ECONOMIC NEWS REPORTS: US Weekly Jobless Claims Inch Up- US first-time claims for unemployment benefits inched up to 861,000, an increase of 13,000 from the previous week's revised level of 848,000 in the week ended February 13th, according to a report released by the Labor Department on Thursday. Meanwhile, the Labor Department said the less volatile four-week moving average edged down to 833,250, a decrease of 3,500 from the previous week's revised average of 836,750.
The report said continuing claims, a reading on the number of people receiving ongoing unemployment assistance, also fell by 64,000 to 4.494 million in the week ended February 6th.
US Housing Starts Tumble 6% In January- US housing starts tumbled by 6% to an annual rate of 1.580 million in January after soaring by 8.2% to an upwardly revised rate of 1.680 million in December, the Commerce Department reported on Thursday. The upwardly revised rate seen in December reflected the highest annual rate of housing starts since September of 2006. The steep drop in housing starts came as single-family starts plunged by 12.2% to a rate of 1.162 million, more than offsetting a 17.1% spike in multi-family starts to a rate of 418,000. Meanwhile, the report also said building permits skyrocketed by 10.4% to an annual rate of 1.881 million in January after jumping by 4.2% to a revised rate of 1.704 million in December.

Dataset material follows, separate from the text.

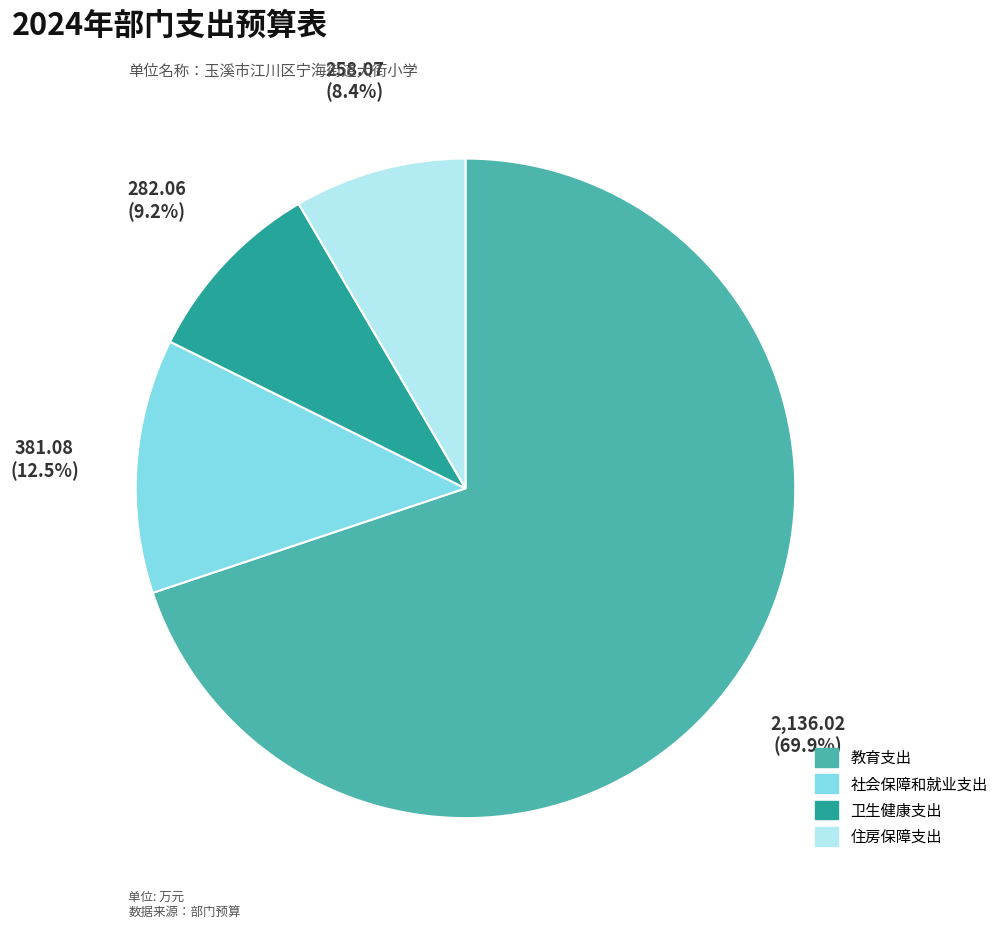

Which category has the smallest portion of the pie?

住房保障支出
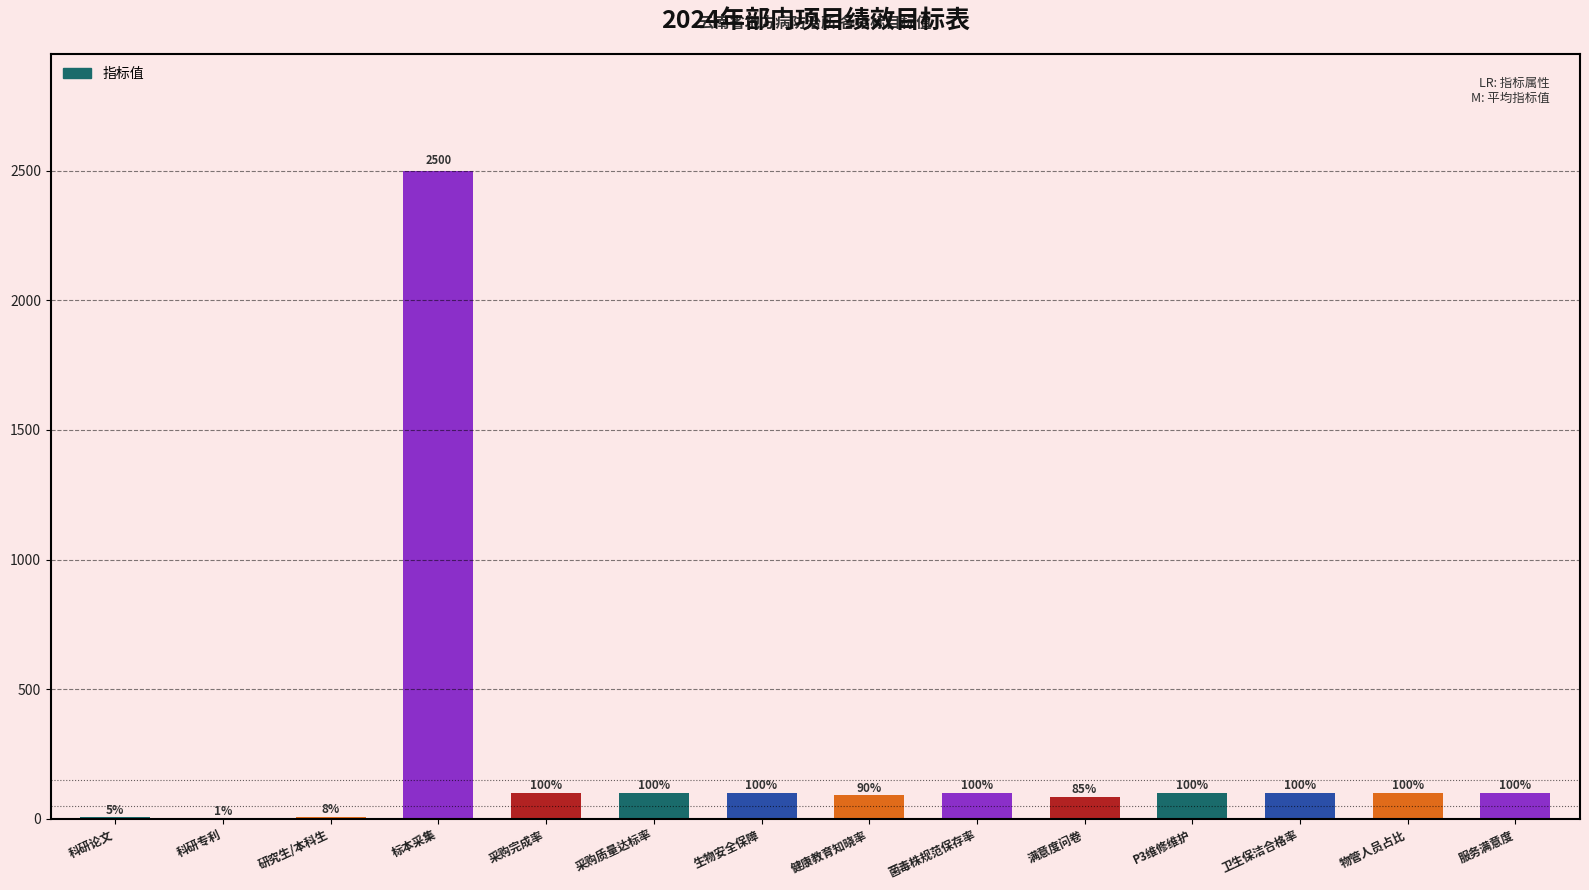

Between 标本采集 and 物管人员占比, which is larger?

标本采集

Philly Fed Index Grows At Slower Pace In February- The Philly Fed diffusion index for current activity dipped to 23.1 in February from 26.5 in January, but a positive reading still indicates growth in regional manufacturing activity, according to a report released by the Federal Reserve Bank of Philadelphia on Thursday. The decrease by the headline index was partly due to a slowdown in the pace of growth in new orders, as the new orders index slumped to 23.4 in February from 30.0 in January. The shipments index also edged down to 21.5 in February from 22.7 in January, indicating a modest slowdown in the pace of growth.